Lately, I've started watching glitch channels. "Why", you might ask? Well, at first it was just for fun. But as I kept watching, I started to realize that not all the glitches were fun, pointless, or harmless. What do I mean by that?
Well, watching glitch channels has shown me just how many ways there are to exploit minor oversights and either totally bypass giant chunk of the game, or even bypass the entirety of the game.
I'll admit, finding ways of breaking a game after you've already beat it can be fun and greatly improve replay value to any game you've got, but some of these bugs were serious. Like the backwards long-jump in Super Mario 64, Navi Diving in Legend of Zelda: Ocarina of Time, the infamous Pokemon Blue/Red Missing Number, and Pokemon Silver/Gold Coin Case.

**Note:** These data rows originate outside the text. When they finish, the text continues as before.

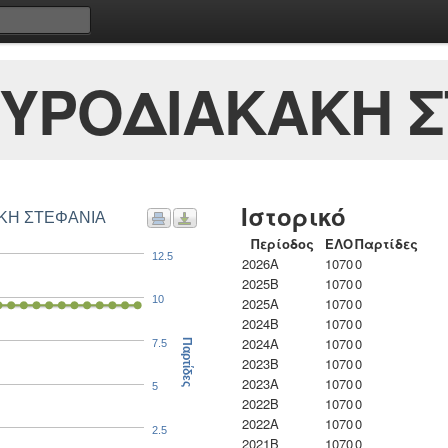
ΟΥΡΟΔΙΑΚΑΚΗ 
Ιστορικό
ΑΚΗ ΣΤΕΦΑΝΙΑ
Περίοδος
ΕΛΟ
Παρτίδες
12.5
2026A
1070
0
2025B
1070
0
10
2025A
1070
0
2024B
1070
0
2024A
1070
0
7.5
Παρτίδες
2023B
1070
0
2023Α
1070
0
5
2022B
1070
0
2022A
1070
0
2.5
2021B
1070
0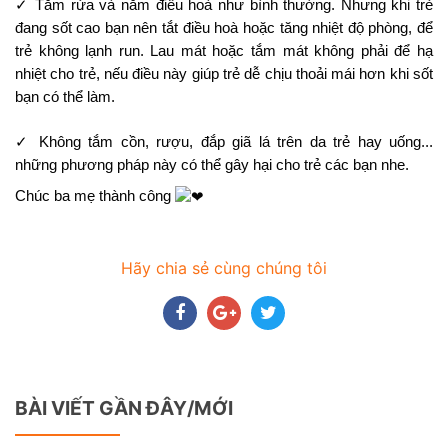
✓ Tắm rửa và nằm điều hoà như bình thường. Nhưng khi trẻ 
đang sốt cao bạn nên tắt điều hoà hoặc tăng nhiệt độ phòng, để 
trẻ không lạnh run. Lau mát hoặc tắm mát không phải để hạ 
nhiệt cho trẻ, nếu điều này giúp trẻ dễ chịu thoải mái hơn khi sốt 
bạn có thể làm.
✓ Không tắm cồn, rượu, đắp giã lá trên da trẻ hay uống... 
những phương pháp này có thể gây hại cho trẻ các bạn nhe.
Chúc ba mẹ thành công 
Hãy chia sẻ cùng chúng tôi
BÀI VIẾT GẦN ĐÂY/MỚI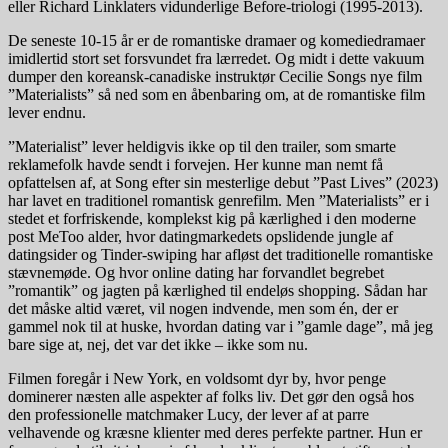
eller Richard Linklaters vidunderlige Before-triologi (1995-2013).
De seneste 10-15 år er de romantiske dramaer og komediedramaer
imidlertid stort set forsvundet fra lærredet. Og midt i dette vakuum
dumper den koreansk-canadiske instruktør Cecilie Songs nye film
”Materialists” så ned som en åbenbaring om, at de romantiske film
lever endnu.
”Materialist” lever heldigvis ikke op til den trailer, som smarte
reklamefolk havde sendt i forvejen. Her kunne man nemt få
opfattelsen af, at Song efter sin mesterlige debut ”Past Lives” (2023)
har lavet en traditionel romantisk genrefilm. Men ”Materialists” er i
stedet et forfriskende, komplekst kig på kærlighed i den moderne
post MeToo alder, hvor datingmarkedets opslidende jungle af
datingsider og Tinder-swiping har afløst det traditionelle romantiske
stævnemøde. Og hvor online dating har forvandlet begrebet
”romantik” og jagten på kærlighed til endeløs shopping. Sådan har
det måske altid været, vil nogen indvende, men som én, der er
gammel nok til at huske, hvordan dating var i ”gamle dage”, må jeg
bare sige at, nej, det var det ikke – ikke som nu.
Filmen foregår i New York, en voldsomt dyr by, hvor penge
dominerer næsten alle aspekter af folks liv. Det gør den også hos
den professionelle matchmaker Lucy, der lever af at parre
velhavende og kræsne klienter med deres perfekte partner. Hun er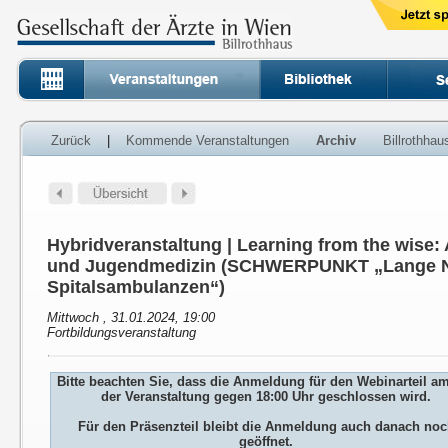
Zurück
|
Kommende Veranstaltungen
Archiv
Billrothha
Hybridveranstaltung | Learning from the wise:
und Jugendmedizin (SCHWERPUNKT „Lange N
Spitalsambulanzen“)
Mittwoch , 31.01.2024, 19:00
Fortbildungsveranstaltung
Bitte beachten Sie, dass die Anmeldung für den Webinarteil a
der Veranstaltung gegen 18:00 Uhr geschlossen wird.
Für den Präsenzteil bleibt die Anmeldung auch danach no
geöffnet.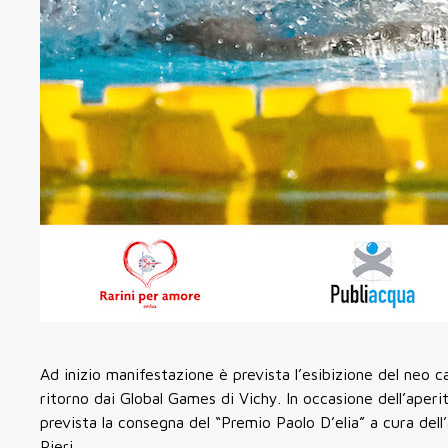
Ad inizio manifestazione è prevista l’esibizione del neo
ritorno dai Global Games di Vichy. In occasione dell’aperi
prevista la consegna del “Premio Paolo D’elia” a cura del
Pieri.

Watching these glitch channels is good for a dev in much the same way a Let's Play with commentary is. I watch Let's Plays to see how gamers interact with the game they're playing, how they think, how they react, where they look when they can't find something, how long they usually go before consulting a walkthrough, what they enjoy doing, and most of all, their comments and suggestions.
I watch glitch videos for much the same reason. To learn what ways gamers break and exploit a game's oversights, flaws, and elements. As a dev, you may find yourself saying "Eh, there's no way in hell they'll find a way to break this. It's so obscure."
Watch A+Start, here, where he spends half an hour abusing the Legend of Zelda: Wind Waker HD remake. Nothing is too obscure. And that's why I'm watching these. They teach me ways of thinking about my programming and level design, in order to avoid some of these bugs and glitches.